Notre premier témoin, saint Paul, témoigne que le Seigneur "prit du pain", c’est-à-dire du pain au levain, αρτος (I Corinthiens 11 :23, 26, 27). Comme les trois évangélistes synoptiques (Matthieu 26: 26-29; Marc 14: 22-25 et Luc 22: 19-20), l’archevêque Averky [Taushev] de Jordanville écrit: "Tous les trois décrivent cet événement approximativement de la même façon. Le Seigneur  prit 'le pain, le bénit, le rompit et le distribua parmi les disciples, en disant: "Prenez, mangez; ceci est mon corps. "Le mot pain" est ici "Artos [αρτος]" en grec, ce qui signifie "pain levé", le pain qui a été levé avec la levure, par opposition à "azymon [αζυμων]", comme est appelé le pain sans levain utilisé par les Juifs à Pâques. 

Il faut supposer que ce pain avait été spécialement préparé sur les instructions du Seigneur, afin d'établir le nouveau Mystère. L'importance de ce pain réside en ce qu'il est comme vivant, symbolisant la vie, par opposition à du pain sans levain, qui est mort. 

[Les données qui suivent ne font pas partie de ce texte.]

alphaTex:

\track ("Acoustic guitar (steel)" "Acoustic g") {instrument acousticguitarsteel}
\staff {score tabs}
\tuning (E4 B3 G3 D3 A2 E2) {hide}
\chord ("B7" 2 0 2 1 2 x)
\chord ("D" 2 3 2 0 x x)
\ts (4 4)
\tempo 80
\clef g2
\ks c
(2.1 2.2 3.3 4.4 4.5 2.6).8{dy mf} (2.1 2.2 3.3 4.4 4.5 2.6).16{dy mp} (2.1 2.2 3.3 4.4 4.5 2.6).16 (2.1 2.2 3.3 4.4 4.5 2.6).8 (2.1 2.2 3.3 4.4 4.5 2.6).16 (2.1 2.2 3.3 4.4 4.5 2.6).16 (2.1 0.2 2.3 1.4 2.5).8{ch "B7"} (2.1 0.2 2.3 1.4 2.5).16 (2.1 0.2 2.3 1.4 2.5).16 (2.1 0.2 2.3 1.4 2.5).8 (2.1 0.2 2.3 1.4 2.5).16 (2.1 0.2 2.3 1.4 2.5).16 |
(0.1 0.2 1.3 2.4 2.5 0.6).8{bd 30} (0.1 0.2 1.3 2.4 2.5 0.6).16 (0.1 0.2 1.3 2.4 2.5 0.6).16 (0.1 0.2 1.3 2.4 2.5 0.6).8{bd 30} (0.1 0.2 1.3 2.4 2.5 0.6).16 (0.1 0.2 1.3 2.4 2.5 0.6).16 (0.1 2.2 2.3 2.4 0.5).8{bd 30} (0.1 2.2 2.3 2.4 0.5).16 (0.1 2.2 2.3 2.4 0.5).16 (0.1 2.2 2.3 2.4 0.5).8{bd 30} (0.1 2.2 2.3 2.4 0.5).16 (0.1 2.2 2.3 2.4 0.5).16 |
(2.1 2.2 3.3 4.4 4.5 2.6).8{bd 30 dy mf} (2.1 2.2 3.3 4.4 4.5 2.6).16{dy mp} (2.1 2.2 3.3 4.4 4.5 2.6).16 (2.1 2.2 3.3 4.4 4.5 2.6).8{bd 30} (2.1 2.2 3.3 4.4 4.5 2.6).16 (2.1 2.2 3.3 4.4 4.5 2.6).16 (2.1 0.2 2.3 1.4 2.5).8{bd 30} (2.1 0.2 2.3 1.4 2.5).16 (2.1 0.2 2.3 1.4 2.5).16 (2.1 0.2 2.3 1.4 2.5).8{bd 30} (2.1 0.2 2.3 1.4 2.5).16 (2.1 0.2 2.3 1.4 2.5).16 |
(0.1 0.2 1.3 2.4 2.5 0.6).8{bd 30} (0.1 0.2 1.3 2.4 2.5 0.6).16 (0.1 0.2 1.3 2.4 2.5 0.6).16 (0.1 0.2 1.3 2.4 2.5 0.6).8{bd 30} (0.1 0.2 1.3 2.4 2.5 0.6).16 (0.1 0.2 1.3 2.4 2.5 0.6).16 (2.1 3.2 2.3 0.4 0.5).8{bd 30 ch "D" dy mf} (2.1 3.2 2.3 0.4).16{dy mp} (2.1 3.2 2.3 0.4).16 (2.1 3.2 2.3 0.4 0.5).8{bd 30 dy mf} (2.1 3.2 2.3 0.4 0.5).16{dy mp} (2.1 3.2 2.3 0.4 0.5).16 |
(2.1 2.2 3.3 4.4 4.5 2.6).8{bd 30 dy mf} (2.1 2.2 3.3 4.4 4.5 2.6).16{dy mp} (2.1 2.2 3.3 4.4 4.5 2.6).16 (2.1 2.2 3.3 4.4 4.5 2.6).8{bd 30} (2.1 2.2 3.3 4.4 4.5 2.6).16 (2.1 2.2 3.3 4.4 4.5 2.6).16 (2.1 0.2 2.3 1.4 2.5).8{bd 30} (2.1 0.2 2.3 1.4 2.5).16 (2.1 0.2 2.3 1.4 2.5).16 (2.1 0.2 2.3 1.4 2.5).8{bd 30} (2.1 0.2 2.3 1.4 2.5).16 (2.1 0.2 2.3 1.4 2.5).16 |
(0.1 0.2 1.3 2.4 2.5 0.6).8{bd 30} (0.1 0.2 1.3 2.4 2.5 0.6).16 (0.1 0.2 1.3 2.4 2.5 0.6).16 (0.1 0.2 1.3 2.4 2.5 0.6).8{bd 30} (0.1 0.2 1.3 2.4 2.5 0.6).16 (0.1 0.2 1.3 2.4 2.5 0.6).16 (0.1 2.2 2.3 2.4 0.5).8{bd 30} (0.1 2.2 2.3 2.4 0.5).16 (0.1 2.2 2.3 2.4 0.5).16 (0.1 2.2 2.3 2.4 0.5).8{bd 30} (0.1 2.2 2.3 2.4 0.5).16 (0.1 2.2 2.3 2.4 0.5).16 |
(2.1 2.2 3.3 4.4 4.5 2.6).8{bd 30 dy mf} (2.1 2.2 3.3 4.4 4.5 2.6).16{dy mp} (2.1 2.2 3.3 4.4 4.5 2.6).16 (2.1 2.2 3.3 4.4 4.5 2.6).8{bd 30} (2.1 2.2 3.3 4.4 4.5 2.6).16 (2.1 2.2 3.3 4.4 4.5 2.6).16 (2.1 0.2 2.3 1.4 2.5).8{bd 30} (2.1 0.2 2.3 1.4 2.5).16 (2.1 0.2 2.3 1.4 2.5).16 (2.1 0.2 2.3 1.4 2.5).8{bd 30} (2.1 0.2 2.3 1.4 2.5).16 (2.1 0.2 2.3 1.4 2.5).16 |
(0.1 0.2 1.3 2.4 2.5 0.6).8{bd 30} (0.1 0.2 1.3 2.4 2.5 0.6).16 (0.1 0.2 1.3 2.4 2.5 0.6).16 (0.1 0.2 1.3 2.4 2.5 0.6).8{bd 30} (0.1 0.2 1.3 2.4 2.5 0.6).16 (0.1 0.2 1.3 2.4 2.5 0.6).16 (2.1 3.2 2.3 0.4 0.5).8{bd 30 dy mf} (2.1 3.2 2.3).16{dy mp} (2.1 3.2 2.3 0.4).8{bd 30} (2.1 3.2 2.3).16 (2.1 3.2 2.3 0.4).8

Pierre, Patriarche d'Antioche, a expliqué l'importance de l'utilisation de pain au levain dans sa correspondance avec l’archevêque vénitien Dominique de Grado en 1052. Les pains sans levain (αζυμα), a-t-il dit, furent prescrit pour les Juifs en souvenir de leur fuite précipitée d'Egypte, "de sorte que, se souvenant des merveilles que Dieu avait faites parmi eux, ils respecteraient Ses commandements et n’oublieraient jamais Ses actes." 

Mais le pain parfaitement levé (αρτος) -qui, à travers le rituel est fait Corps sans souillure de notre Seigneur et Sauveur Jésus Christ- est donné en souvenir de Sa dispensation dans la chair. 'Car chaque fois que vous mangez ce pain (αρτος) et buvez cette coupe, dit-il, "vous annoncez la mort du Seigneur jusqu'à ce qu'il vienne" (I Corinthiens 11.26). Maintenant, remarquez, très saint frère en esprit, que dans tous ces endroits un pain (αρτος), et non pas un azyme [pain azyme, αζυμα], est proclamé être le Corps du Seigneur, car il est entier et complet (αρτιον). Mais le pain azyme est mort et sans vie et de toutes les manières incomplet. Mais quand le levain est introduit dans la pâte de blé, il devient, pour ainsi dire, vivant et substantiel." 

     Par conséquent, "les Latins étaient dans l'erreur, selon Pierre, s’ils pensaient que le sacrement qui scellait la nouvelle alliance avait été institué avec le pain sans levain. Car le pain azyme avait été divinement désigné sous l'ancienne alliance pour commémorer l'Exode, tandis que les évangélistes indiquent expressément que Jésus désigna le pain levé (αρτος) comme Son Corps. Ce n’était pas un choix arbitraire, puisque les propriétés physiques du pain (αρτος) en ont fait un symbole approprié de vie, et de plénitude, tandis que les matsoth [pluriel de matsa, pain azyme en hébreu (αζυμα en grec)] invoquaient la privation. Car, manquant de sel et de levain, ils ne pouvaient pas correctement servir tous les jours de "nourriture de vie" à l'homme, ce que le Logos offrit aux hommes dans la chair ». 

Version française Claude Lopez-Ginisty
d'après 
le texte de Vladimir Moss 
publié le 19 juin/ 2 juillet 2015  
en la fête du saint apôtre Jude
et de saint Jean [Maximovitch]

Note:
[*] Par exemple, Père Alexandre Schmemann écrit: "Presque tous les arguments byzantins contre les rites latins sont depuis longtemps devenus sans importance, et seuls les véritables déviations dogmatiques de Rome sont restées" ( (The Historical Road of Eastern Orthodoxy, New York: Holt, Rinehart and Winston, 1961, p. 248 [en anglais]).